Colombo: Die Wahrheit ist, dass ich das auch nicht weiß. Wir wissen, dass er es will und dass wir es wollen. Wir wissen auch, dass der Terminkalender für das Jahr 2025 wegen des Heilgein Jahres und natürlich wegen seiner eigenen anstehenden Besuche sehr voll ist. Denn es steht nicht nur Argentinien an, sondern auch der Besuch anderer Regionen. Aber Argentinien ist seine Heimat.
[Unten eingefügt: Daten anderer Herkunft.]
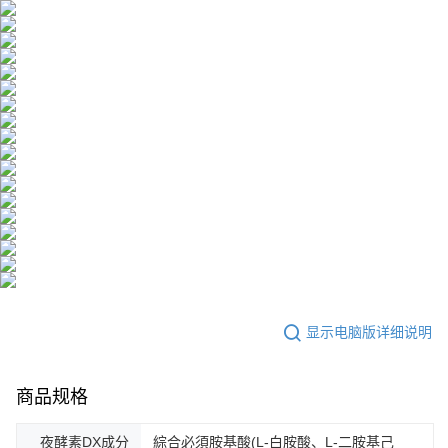
显示电脑版详细说明
商品规格
夜酵素DX成分
綜合必須胺基酸(L-白胺酸、L-二胺基己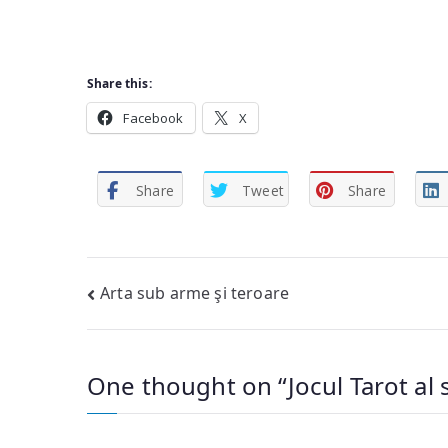
Share this:
Facebook
X
Share
Tweet
Share
Post
Arta sub arme şi teroare
navigation
One thought on “
Jocul Tarot al 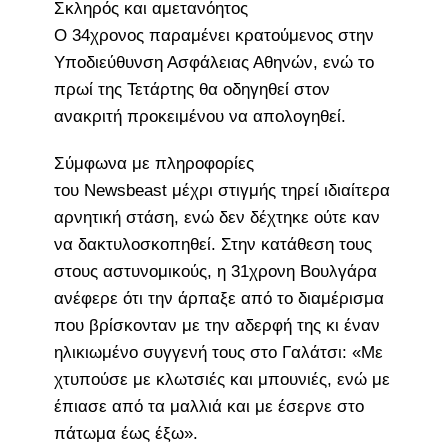
Σκληρός και αμετανόητος
Ο 34χρονος παραμένει κρατούμενος στην
Υποδιεύθυνση Ασφάλειας Αθηνών, ενώ το
πρωί της Τετάρτης θα οδηγηθεί στον
ανακριτή προκειμένου να απολογηθεί.
Σύμφωνα με πληροφορίες
του Newsbeast μέχρι στιγμής τηρεί ιδιαίτερα
αρνητική στάση, ενώ δεν δέχτηκε ούτε καν
να δακτυλοσκοπηθεί. Στην κατάθεση τους
στους αστυνομικούς, η 31χρονη Βουλγάρα
ανέφερε ότι την άρπαξε από το διαμέρισμα
που βρίσκονταν με την αδερφή της κι έναν
ηλικιωμένο συγγενή τους στο Γαλάτσι: «Με
χτυπούσε με κλωτσιές και μπουνιές, ενώ με
έπιασε από τα μαλλιά και με έσερνε στο
πάτωμα έως έξω».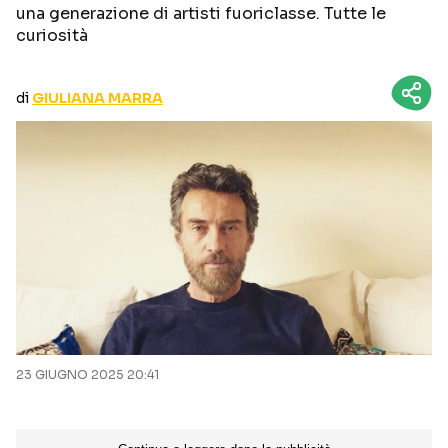
una generazione di artisti fuoriclasse. Tutte le
CURIOSITÀ
BOX OFFICE
curiosità
RECENSIONI
di
GIULIANA MARRA
Seguici sui social
23 GIUGNO 2025 20:41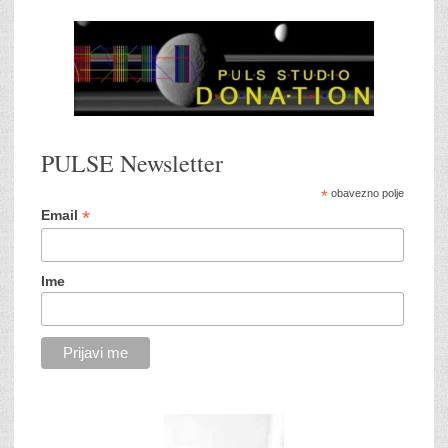
PULSE Newsletter
*
obavezno polje
*
Email
Ime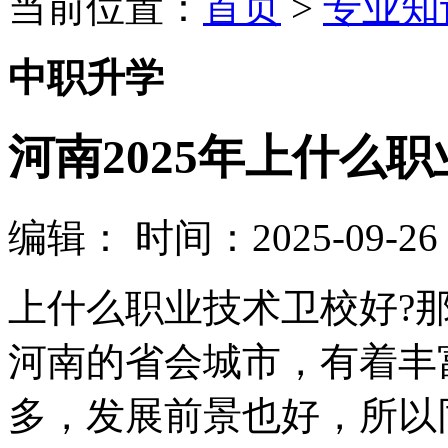
当前位置：
首页
>
专业知
中职升学
河南2025年上什么
编辑：
时间：2025-09-26 0
上什么职业技术卫校好?
河南的省会城市，有着丰
多，发展前景也好，所以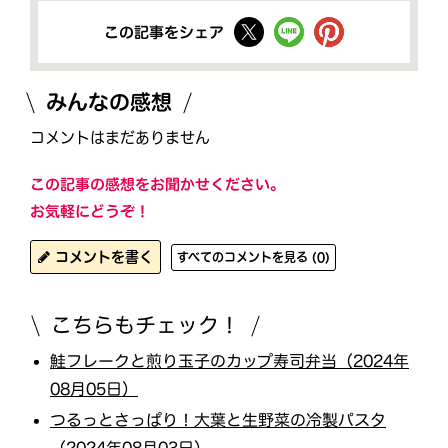
この記事をシェア
みんなの感想
コメントはまだありません
この記事の感想をお聞かせください。
お気軽にどうぞ！
コメントを書く
すべてのコメントを見る (0)
こちらもチェック！
鮭フレークと煎り玉子のカップ寿司弁当（2024年
08月05日）
つるっとさっぱり！大葉と生野菜の冷製パスタ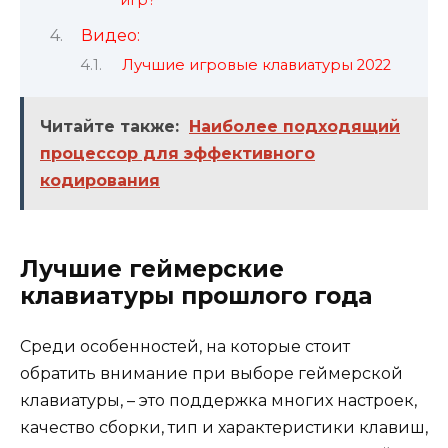
Видео:
Лучшие игровые клавиатуры 2022
Читайте также:
Наиболее подходящий
процессор для эффективного
кодирования
Лучшие геймерские
клавиатуры прошлого года
Среди особенностей, на которые стоит
обратить внимание при выборе геймерской
клавиатуры, – это поддержка многих настроек,
качество сборки, тип и характеристики клавиш,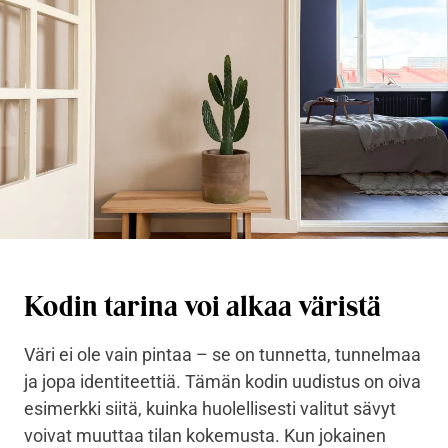
Kodin tarina voi alkaa väristä
Väri ei ole vain pintaa – se on tunnetta, tunnelmaa
ja jopa identiteettiä. Tämän kodin uudistus on oiva
esimerkki siitä, kuinka huolellisesti valitut sävyt
voivat muuttaa tilan kokemusta. Kun jokainen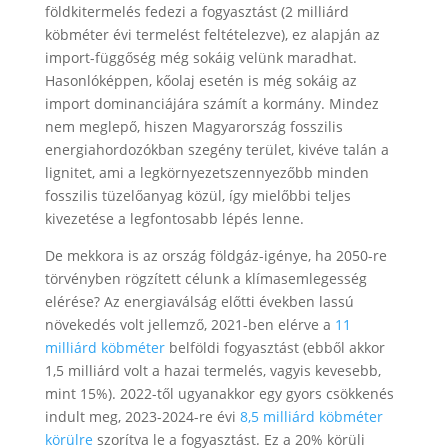
földkitermelés fedezi a fogyasztást (2 milliárd
köbméter évi termelést feltételezve), ez alapján az
import-függőség még sokáig velünk maradhat.
Hasonlóképpen, kőolaj esetén is még sokáig az
import dominanciájára számít a kormány. Mindez
nem meglepő, hiszen Magyarország fosszilis
energiahordozókban szegény terület, kivéve talán a
lignitet, ami a legkörnyezetszennyezőbb minden
fosszilis tüzelőanyag közül, így mielőbbi teljes
kivezetése a legfontosabb lépés lenne.
De mekkora is az ország földgáz-igénye, ha 2050-re
törvényben rögzített célunk a klímasemlegesség
elérése? Az energiaválság előtti években lassú
növekedés volt jellemző, 2021-ben elérve a
11
milliárd köbméter
belföldi fogyasztást (ebből akkor
1,5 milliárd volt a hazai termelés, vagyis kevesebb,
mint 15%). 2022-től ugyanakkor egy gyors csökkenés
indult meg, 2023-2024-re évi
8,5 milliárd köbméter
körülre
szorítva le a fogyasztást. Ez a 20% körüli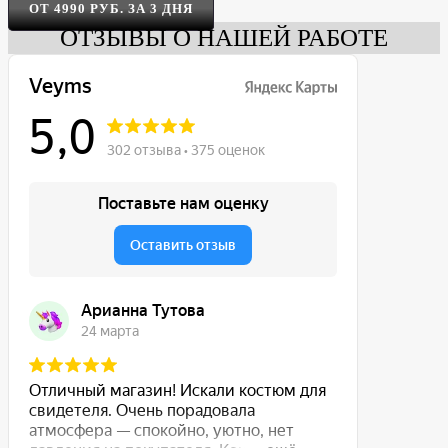
ОТ 4990 РУБ. ЗА 3 ДНЯ
ОТЗЫВЫ О НАШЕЙ РАБОТЕ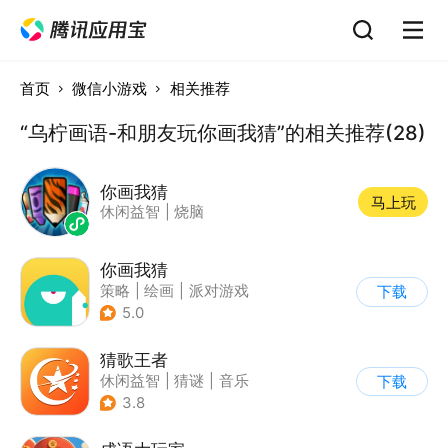
首页
微信小游戏
相关推荐
“乌柠画语-和朋友玩你画我猜”的相关推荐(28)
你画我猜
马上玩
休闲益智
|
烧脑
你画我猜
策略
|
绘画
|
派对游戏
下载
|
卡通
5.0
猜歌王者
休闲益智
|
猜谜
|
音乐
下载
|
益智问答
3.8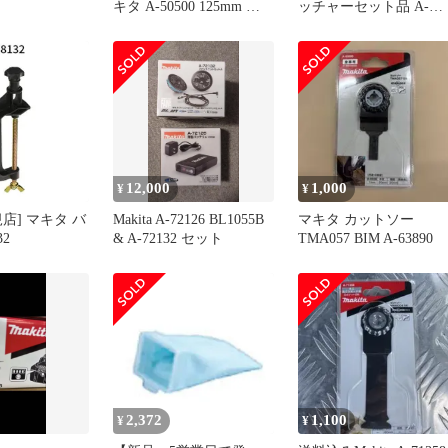
キタ A-50500 125mm タフ
ッチャーセット品 A-
コートチッ
70851
12,000
1,000
¥
¥
店] マキタ バ
Makita A-72126 BL1055B
マキタ カットソー
32
& A-72132 セット
TMA057 BIM A-63890
2,372
1,100
¥
¥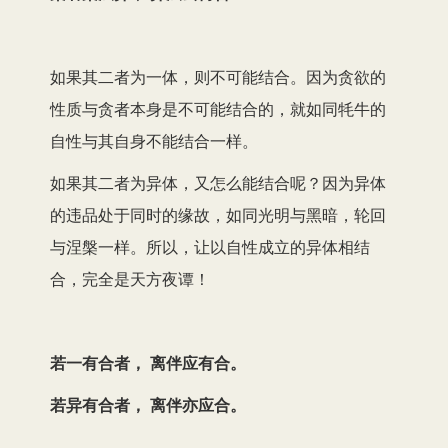
如果其二者为一体，则不可能结合。因为贪欲的
性质与贪者本身是不可能结合的，就如同牦牛的
自性与其自身不能结合一样。
如果其二者为异体，又怎么能结合呢？因为异体
的违品处于同时的缘故，如同光明与黑暗，轮回
与涅槃一样。所以，让以自性成立的异体相结
合，完全是天方夜谭！
若一有合者， 离伴应有合。
若异有合者， 离伴亦应合。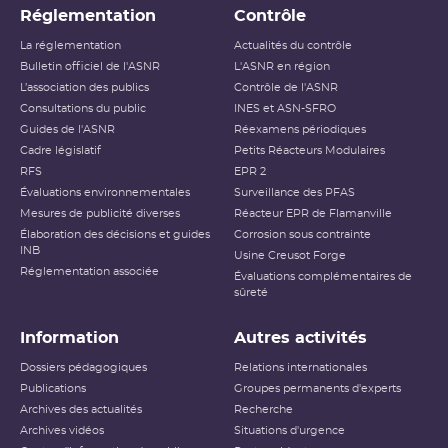
Réglementation
Contrôle
La réglementation
Actualités du contrôle
Bulletin officiel de l'ASNR
L'ASNR en région
L’association des publics
Contrôle de l'ASNR
Consultations du public
INES et ASN-SFRO
Guides de l'ASNR
Réexamens périodiques
Cadre législatif
Petits Réacteurs Modulaires
RFS
EPR 2
Évaluations environnementales
Surveillance des PFAS
Mesures de publicité diverses
Réacteur EPR de Flamanville
Élaboration des décisions et guides
Corrosion sous contrainte
INB
Usine Creusot Forge
Réglementation associée
Évaluations complémentaires de
sûreté
Information
Autres activités
Dossiers pédagogiques
Relations internationales
Publications
Groupes permanents d'experts
Archives des actualités
Recherche
Archives vidéos
Situations d'urgence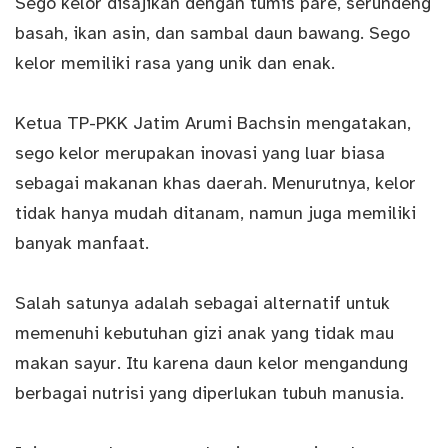
Sego kelor disajikan dengan tumis pare, serundeng
basah, ikan asin, dan sambal daun bawang. Sego
kelor memiliki rasa yang unik dan enak.
Ketua TP-PKK Jatim Arumi Bachsin mengatakan,
sego kelor merupakan inovasi yang luar biasa
sebagai makanan khas daerah. Menurutnya, kelor
tidak hanya mudah ditanam, namun juga memiliki
banyak manfaat.
Salah satunya adalah sebagai alternatif untuk
memenuhi kebutuhan gizi anak yang tidak mau
makan sayur. Itu karena daun kelor mengandung
berbagai nutrisi yang diperlukan tubuh manusia.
Ein Besuch seiner Heimat ist sein Wunsch, und wir glauben, dass er ihn erfüllen wird, sobald er kann.

KNA: Vor wenigen Tagen wurde im Vatikan des 40. Jahrestags des Friedensvertrags zwischen Argentinien und Chile gedacht – ohne einen ranghohen Vertreter Argentiniens. Was kann man aus diesem Vertrag heute noch lernen?

Colombo: Durch das Eingreifen des heiligen Johannes Paul II. wurde ein Krieg vermieden. Und wir glauben, dass wir Argentinier als Volk dazu berufen sind, den Frieden zu fördern. Unser Land ist aus einer großen Migrationswelle hervorgegangen. Deshalb liegt es in unserer DNA, Menschen anderer Völker als Brüder und Schwestern aufzunehmen. Das ändert nichts an der Notwendigkeit einer vernünftigeren Migrationspolitik mit klareren Kriterien, aber vor allem der Aufnahme von Migranten und der Entwicklung eines Dialogs mit Ländern, der nicht auf Konfrontation beruht. Diese Einteilung in Gut und Böse passt nicht zu einer zivilisierten Welt, in der wir alle dazu berufen sind, Brüder und Schwestern zu sein.